Weingarten: Free money today, reform tomorrow. I promise.

May 24th, 2010 | Category: Uncategorized

This past weekend I was making a few personal-life stops in the state with the lowest union representation in the nation.  Using the long stretches of travel through misty forests and freshly planted fields to catch up on reading, I came across AFT President Randi Weingarten’s teacher bailout pitch in Thursday’s opinion section of the WSJ.

Allowing myself to lose complete touch with reality for just a moment, I started to consider whether it is possible that R.W. is genuinely concerned with outstanding young teachers losing their jobs.  After all, she wrote:

There is much good going on in our public schools. I have seen countless teachers putting their hearts and souls into their jobs, working long hours well beyond the school day, ready to do what it takes to provide their students with an excellent education. They belong in their classrooms, not on the unemployment lines. And they need support, tools and resources to do their important work.

**MATERIAL SUPPLIED**
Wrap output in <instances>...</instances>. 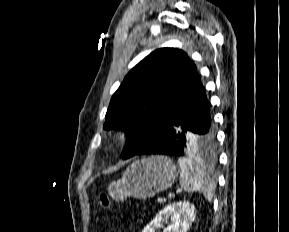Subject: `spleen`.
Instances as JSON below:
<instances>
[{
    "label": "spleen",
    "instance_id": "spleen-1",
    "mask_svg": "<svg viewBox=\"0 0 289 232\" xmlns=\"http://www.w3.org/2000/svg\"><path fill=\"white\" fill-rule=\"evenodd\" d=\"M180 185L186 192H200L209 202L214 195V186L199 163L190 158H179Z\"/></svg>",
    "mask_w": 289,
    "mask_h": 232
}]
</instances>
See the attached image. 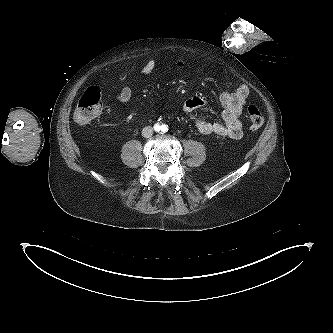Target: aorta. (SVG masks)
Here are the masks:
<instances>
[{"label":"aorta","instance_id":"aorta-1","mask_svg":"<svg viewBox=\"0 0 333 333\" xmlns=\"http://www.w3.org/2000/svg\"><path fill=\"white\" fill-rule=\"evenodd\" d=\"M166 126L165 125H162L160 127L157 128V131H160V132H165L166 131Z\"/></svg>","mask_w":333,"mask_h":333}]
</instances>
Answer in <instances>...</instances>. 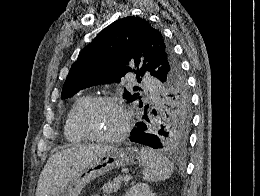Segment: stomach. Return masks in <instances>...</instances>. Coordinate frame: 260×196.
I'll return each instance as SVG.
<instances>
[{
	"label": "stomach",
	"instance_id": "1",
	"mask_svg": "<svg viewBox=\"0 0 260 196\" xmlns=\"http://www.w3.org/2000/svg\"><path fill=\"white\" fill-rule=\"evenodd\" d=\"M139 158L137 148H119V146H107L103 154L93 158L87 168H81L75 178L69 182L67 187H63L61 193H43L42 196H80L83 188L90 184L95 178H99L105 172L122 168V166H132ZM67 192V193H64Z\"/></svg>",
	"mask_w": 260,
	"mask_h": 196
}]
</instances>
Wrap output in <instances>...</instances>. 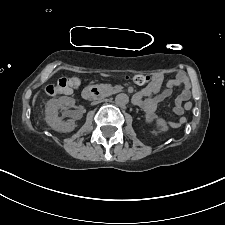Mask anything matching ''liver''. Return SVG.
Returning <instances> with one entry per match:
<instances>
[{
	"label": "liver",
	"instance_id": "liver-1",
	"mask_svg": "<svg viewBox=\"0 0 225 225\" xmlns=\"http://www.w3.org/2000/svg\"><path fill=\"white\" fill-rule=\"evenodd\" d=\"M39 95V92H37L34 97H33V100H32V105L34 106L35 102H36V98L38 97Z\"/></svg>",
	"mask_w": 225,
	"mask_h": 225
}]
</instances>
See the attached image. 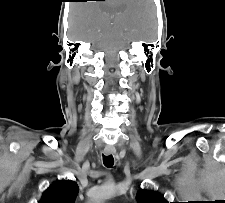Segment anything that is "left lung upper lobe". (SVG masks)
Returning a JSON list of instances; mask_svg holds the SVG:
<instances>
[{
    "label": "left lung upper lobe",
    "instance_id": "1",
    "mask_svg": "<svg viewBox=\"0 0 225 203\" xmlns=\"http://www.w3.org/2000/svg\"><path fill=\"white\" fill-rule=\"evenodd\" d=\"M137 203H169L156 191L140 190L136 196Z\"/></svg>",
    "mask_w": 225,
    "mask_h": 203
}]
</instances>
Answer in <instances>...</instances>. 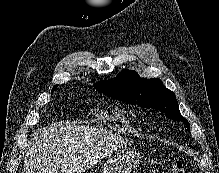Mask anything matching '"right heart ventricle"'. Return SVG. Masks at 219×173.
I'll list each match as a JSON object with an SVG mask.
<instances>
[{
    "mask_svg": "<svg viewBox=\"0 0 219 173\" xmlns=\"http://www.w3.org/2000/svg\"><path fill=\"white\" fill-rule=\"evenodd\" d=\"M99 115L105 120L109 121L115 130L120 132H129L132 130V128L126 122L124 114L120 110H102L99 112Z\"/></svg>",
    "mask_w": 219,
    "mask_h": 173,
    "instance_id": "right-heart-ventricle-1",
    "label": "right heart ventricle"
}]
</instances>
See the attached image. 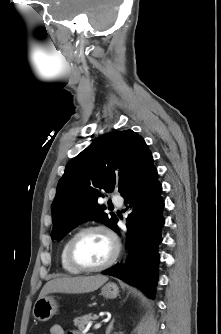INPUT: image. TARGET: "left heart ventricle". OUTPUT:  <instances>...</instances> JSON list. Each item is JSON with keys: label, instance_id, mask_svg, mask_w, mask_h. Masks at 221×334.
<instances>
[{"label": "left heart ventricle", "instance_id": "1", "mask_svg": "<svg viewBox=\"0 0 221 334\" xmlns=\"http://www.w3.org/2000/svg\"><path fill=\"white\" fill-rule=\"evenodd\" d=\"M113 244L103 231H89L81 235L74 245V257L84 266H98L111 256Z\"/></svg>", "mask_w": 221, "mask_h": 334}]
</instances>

...

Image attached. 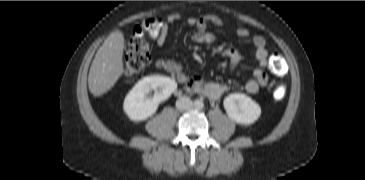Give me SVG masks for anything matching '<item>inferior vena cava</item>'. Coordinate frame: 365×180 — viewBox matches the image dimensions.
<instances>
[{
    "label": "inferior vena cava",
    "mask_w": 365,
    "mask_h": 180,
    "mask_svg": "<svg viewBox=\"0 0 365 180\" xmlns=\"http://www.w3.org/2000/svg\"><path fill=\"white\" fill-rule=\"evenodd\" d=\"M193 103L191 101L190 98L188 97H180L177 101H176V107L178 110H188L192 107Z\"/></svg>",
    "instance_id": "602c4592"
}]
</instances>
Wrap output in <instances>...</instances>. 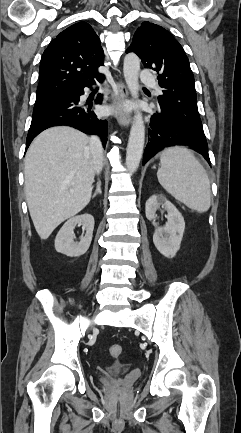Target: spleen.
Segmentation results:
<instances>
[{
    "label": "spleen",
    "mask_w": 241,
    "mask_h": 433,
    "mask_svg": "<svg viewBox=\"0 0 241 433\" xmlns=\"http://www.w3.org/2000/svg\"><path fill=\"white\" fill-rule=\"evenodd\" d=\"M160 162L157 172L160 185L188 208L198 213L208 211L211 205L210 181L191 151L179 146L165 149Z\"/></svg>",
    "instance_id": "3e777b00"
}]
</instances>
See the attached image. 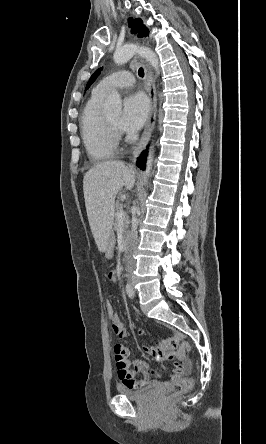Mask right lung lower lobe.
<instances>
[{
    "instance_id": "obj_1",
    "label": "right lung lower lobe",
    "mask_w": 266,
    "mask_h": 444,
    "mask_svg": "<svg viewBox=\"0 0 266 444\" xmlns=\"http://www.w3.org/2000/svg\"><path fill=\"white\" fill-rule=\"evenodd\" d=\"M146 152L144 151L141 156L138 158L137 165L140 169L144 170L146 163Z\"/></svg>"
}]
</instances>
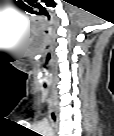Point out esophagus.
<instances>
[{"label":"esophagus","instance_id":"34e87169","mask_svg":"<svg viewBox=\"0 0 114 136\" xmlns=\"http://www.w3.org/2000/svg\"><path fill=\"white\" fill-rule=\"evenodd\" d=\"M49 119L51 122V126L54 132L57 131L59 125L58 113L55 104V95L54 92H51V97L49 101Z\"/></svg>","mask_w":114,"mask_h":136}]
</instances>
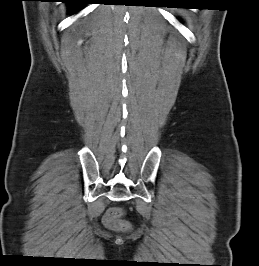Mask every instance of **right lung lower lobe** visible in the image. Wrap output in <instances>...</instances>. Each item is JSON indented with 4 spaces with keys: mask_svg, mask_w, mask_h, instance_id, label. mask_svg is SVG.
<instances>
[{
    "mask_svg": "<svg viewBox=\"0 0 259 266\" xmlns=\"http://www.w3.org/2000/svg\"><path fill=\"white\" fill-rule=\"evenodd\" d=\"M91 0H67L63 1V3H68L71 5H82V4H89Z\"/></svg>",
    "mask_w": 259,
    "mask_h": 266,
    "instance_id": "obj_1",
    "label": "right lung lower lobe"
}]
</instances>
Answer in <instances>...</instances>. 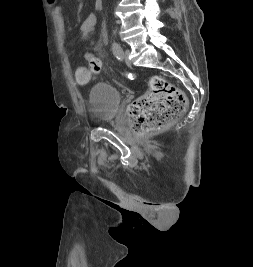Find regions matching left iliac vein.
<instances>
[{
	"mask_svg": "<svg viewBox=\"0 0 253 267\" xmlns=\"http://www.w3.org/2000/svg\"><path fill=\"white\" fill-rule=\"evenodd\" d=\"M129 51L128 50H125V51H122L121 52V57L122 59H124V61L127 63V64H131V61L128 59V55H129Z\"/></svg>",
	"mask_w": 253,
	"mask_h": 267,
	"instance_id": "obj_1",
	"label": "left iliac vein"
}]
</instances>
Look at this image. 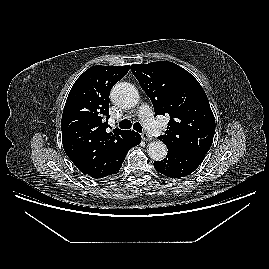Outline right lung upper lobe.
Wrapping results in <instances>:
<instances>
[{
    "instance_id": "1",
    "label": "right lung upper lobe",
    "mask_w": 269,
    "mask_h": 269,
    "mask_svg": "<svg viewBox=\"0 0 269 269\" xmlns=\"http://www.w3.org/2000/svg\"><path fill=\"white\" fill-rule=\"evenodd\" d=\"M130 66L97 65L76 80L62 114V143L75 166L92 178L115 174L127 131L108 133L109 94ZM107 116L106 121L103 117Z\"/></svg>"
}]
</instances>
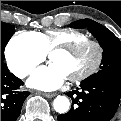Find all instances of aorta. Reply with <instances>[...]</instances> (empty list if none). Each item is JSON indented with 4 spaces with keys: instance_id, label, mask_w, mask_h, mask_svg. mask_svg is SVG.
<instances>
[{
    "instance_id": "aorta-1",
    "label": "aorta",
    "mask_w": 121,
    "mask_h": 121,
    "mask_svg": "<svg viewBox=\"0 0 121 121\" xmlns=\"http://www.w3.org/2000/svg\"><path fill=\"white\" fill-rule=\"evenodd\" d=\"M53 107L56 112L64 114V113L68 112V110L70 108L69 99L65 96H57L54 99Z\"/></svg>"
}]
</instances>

**TASKS TO PERFORM**
1. Return the passage from the post on Weingarten's op-ed above, from "There is much" up to and including "their important work.", word for word.
2. Translate this sentence from the post on Weingarten's op-ed into Spanish: "They belong in their classrooms, not on the unemployment lines."

**RESPONSES FOR EACH TASK**
1.
There is much good going on in our public schools. I have seen countless teachers putting their hearts and souls into their jobs, working long hours well beyond the school day, ready to do what it takes to provide their students with an excellent education. They belong in their classrooms, not on the unemployment lines. And they need support, tools and resources to do their important work.

2. Su lugar está en sus aulas, no en las filas del desempleo.